I am still Matt, this is still Web Curios, and I still have no idea who any of you are or what you’re doing here.

By Azwar Ipank

LET’S START OFF WITH THE NEW, POSTHUMOUS CZARFACE x MF DOOM ALBUM!

THE SECTION WHICH IS REASONABLY CERTAIN THAT 80% OF US WILL BE WORKING FOR AMAZON BY 2035, PT.1:

  • Skate With Carolina Herrera: Have you ever wanted to embody the essence of a skateboard, rolling unfettered down a virtual street, inexplicably against the flow of traffic, accompanied by a slightly-hipster cover version of ‘Forever Young’, all the while collecting tokens which will enable you to…maybe do something unspecified, all so that at the end of the briefly-unsatisfying experience you can possibly get a free 10cl sachet of eau de parfum mailed to you? No! Of course you haven’t! You’re not a moron (you’re…you’re not, are you?)! And yet luxury brand Carolina Herrera has created this website so you can do JUST THAT! There’s a storied history of me enjoying the preposterous web experiences of fashion houses over the years here in Curios, and this is a fabulous example of the genre – no ostensible link whatsoever to the product being flogged (a new variant of the titular designer’s 212 perfume, apparently), a janky-but-momentarily-fun game experience, and, at the end, a broken ‘claim your reward’ token, meaning that I wasted 3 minutes of my life playing this and haven’t even been able to get a token for some free celebrity stinkwater. LIFE IS PAIN.
  • The Metropolitan Enigma: Seeing as we’re doing ‘pointless luxe websites’, this one by Ferragamo is also quite silly (and a pleasing contrast to the Herrera one – this might all be very silly and quite pointless, but never let it be said that the brand’s individuality doesn’t really shine through here). The fashion house has had its lookbook filmed by Luca Guadagnino, but for some reason decided that that wasn’t a fancy enough flex and so has decided to also make…er…’The Metropolitan Enigma’, a rather shiny series of little puzzlegames, themed around being a detective but which don’t involve any detecting and instead are based on a selection of vaguely-unsatisfying ‘slide the blocks together’ puzzles, tile-matching games and, er, wordsearches. HOW DOES A WORDSEARCH CONNECT TO SELLING ME SOME VERY EXPENSIVE HAND-STITCHED LOAFERS?! Honestly, I don’t understand this at all – can someone who either works in luxe or is very rich and therefore the target market for this explain?

(WORK TASK 1): Please write out the stretch of the Web Curios excerpt from "I am still Matt, this" through "MF DOOM ALBUM!".
(WORK TASK 2):
Answer these from the Web Curios excerpt:
(a) Which perfume is the Carolina Herrera skating website promoting?
(b) Who filmed Ferragamo's lookbook?
(c) How much time did the writer spend playing the skating game?
The records that come next are separate material from the Web Curios excerpt.

(EXTRACTED INFORMATION):

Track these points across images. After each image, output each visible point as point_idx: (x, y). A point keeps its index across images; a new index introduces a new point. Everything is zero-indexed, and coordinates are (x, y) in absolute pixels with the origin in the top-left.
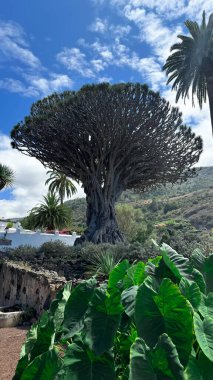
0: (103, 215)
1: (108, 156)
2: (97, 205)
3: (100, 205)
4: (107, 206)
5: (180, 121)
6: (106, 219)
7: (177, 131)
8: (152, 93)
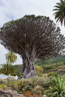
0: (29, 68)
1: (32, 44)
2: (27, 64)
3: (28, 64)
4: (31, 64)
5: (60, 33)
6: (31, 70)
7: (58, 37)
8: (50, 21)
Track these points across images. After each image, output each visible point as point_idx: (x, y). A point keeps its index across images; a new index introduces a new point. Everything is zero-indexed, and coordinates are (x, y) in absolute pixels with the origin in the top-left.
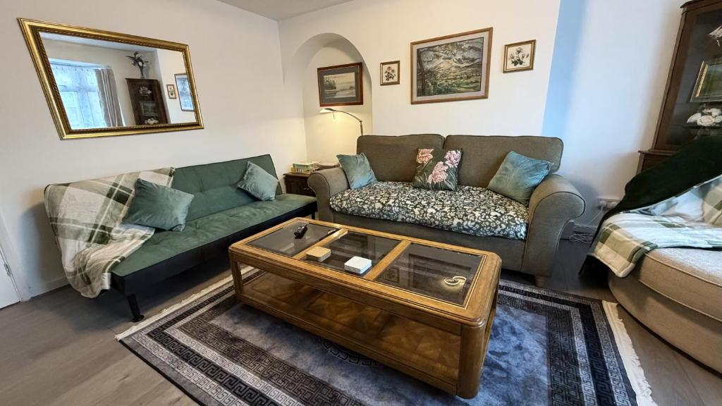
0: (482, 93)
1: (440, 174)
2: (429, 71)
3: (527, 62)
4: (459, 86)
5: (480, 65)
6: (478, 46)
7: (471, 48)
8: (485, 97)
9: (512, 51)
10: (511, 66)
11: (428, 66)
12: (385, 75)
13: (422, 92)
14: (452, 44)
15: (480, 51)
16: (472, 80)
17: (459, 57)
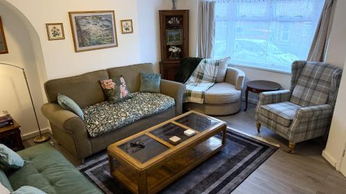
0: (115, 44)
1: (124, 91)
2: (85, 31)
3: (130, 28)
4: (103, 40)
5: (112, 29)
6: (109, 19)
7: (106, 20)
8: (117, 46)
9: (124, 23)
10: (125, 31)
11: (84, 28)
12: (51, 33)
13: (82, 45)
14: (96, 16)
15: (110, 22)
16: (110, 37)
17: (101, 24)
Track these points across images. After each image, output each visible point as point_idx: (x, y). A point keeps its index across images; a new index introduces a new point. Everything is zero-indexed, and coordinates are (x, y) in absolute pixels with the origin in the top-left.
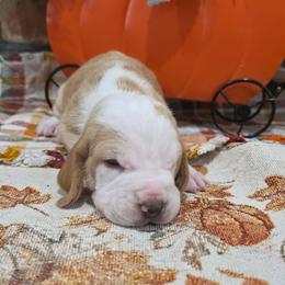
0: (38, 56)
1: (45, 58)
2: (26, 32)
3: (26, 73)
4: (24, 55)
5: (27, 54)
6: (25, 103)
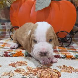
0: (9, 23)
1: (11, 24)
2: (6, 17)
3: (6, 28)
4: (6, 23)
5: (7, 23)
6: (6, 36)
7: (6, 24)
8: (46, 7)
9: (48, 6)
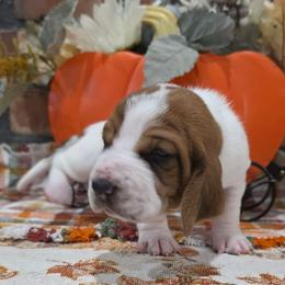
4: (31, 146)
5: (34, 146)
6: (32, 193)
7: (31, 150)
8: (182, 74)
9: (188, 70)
* * *
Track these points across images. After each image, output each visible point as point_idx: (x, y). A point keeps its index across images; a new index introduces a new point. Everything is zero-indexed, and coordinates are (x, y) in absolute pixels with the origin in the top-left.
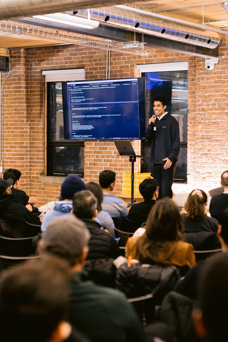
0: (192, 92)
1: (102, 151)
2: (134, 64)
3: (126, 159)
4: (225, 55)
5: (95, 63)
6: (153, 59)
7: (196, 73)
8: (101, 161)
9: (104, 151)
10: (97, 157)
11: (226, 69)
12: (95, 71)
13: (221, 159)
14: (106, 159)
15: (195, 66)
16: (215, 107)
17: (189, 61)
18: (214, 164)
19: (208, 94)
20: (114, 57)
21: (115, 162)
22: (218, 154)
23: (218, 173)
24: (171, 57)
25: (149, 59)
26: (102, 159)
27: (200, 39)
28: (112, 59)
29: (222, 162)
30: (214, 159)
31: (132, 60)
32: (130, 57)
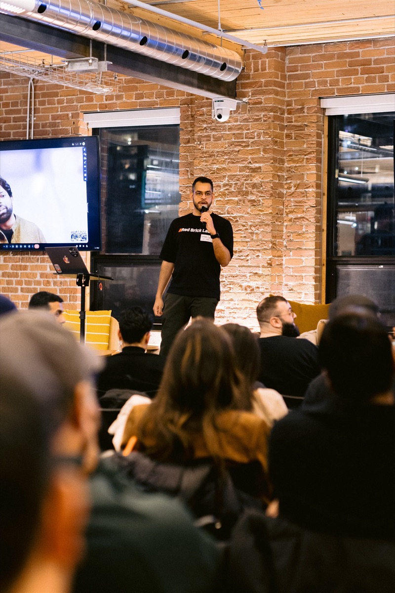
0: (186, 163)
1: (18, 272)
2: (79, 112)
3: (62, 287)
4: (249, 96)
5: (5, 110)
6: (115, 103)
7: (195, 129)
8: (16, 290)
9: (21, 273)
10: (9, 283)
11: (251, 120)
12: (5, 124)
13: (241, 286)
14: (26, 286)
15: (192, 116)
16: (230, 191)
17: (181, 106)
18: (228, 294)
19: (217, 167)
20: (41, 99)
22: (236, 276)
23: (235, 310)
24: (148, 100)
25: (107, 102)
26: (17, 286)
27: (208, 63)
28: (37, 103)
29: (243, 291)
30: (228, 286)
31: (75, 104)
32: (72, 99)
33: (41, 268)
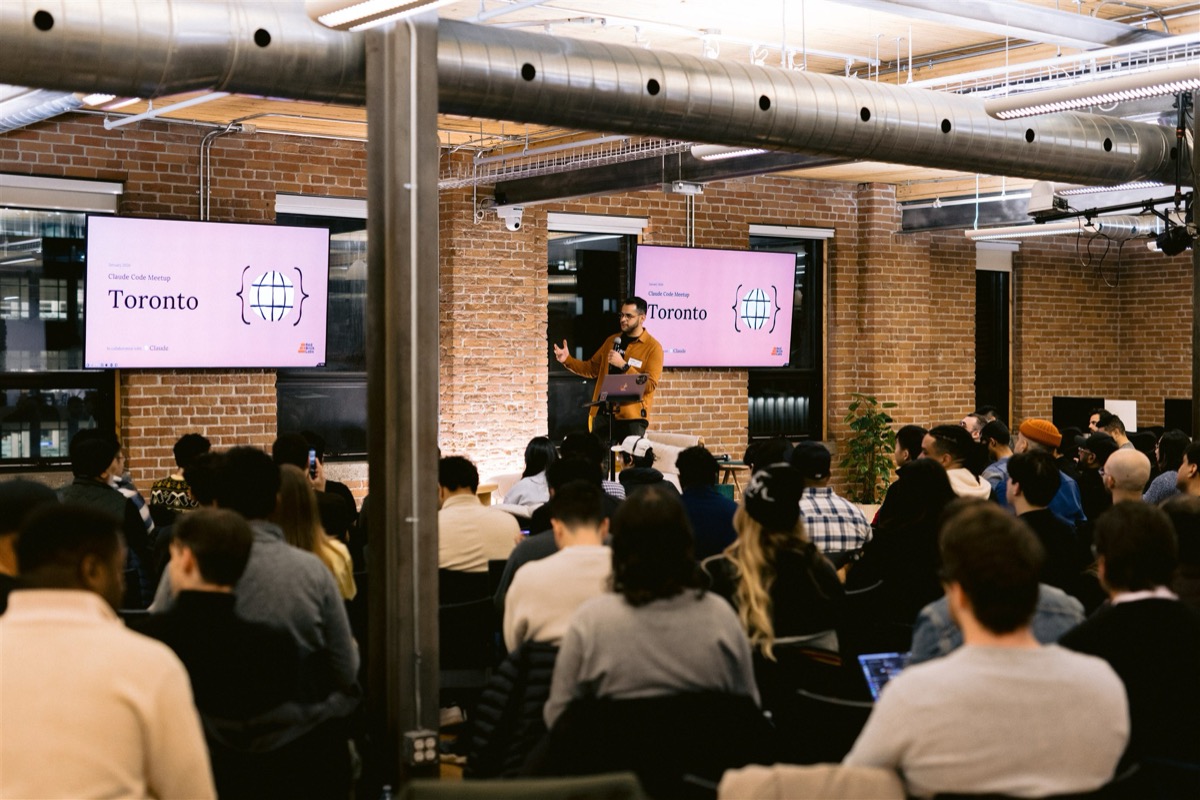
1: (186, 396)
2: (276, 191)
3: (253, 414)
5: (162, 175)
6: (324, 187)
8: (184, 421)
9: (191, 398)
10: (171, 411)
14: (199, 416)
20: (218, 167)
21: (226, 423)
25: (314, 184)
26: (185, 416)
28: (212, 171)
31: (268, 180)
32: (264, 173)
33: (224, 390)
==
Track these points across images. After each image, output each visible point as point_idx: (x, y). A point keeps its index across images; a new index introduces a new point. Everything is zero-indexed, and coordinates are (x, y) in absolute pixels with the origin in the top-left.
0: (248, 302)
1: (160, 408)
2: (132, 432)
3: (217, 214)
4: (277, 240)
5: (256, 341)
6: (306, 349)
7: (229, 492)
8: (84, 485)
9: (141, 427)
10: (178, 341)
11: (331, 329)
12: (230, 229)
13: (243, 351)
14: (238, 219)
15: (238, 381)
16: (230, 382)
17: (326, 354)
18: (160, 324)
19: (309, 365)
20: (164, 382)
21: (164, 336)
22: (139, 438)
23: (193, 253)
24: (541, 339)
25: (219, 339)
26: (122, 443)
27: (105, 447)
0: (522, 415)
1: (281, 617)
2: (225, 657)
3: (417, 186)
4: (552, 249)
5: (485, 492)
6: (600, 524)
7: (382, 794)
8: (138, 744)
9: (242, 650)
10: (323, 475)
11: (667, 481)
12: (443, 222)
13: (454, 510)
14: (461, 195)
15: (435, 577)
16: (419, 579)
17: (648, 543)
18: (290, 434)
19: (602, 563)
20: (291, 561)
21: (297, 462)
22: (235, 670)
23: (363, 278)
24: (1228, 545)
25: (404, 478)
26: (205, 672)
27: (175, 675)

(EXERCISE OUTPUT 1):
I am still Matt, this is still Web Curios, and I still have no idea who any of you are or what you’re doing here.

By Azwar Ipank

LET’S START OFF WITH THE NEW, POSTHUMOUS CZARFACE x MF DOOM ALBUM!

(EXERCISE OUTPUT 2):
(a) A new variant of the designer's 212 perfume
(b) Luca Guadagnino
(c) 3 minutes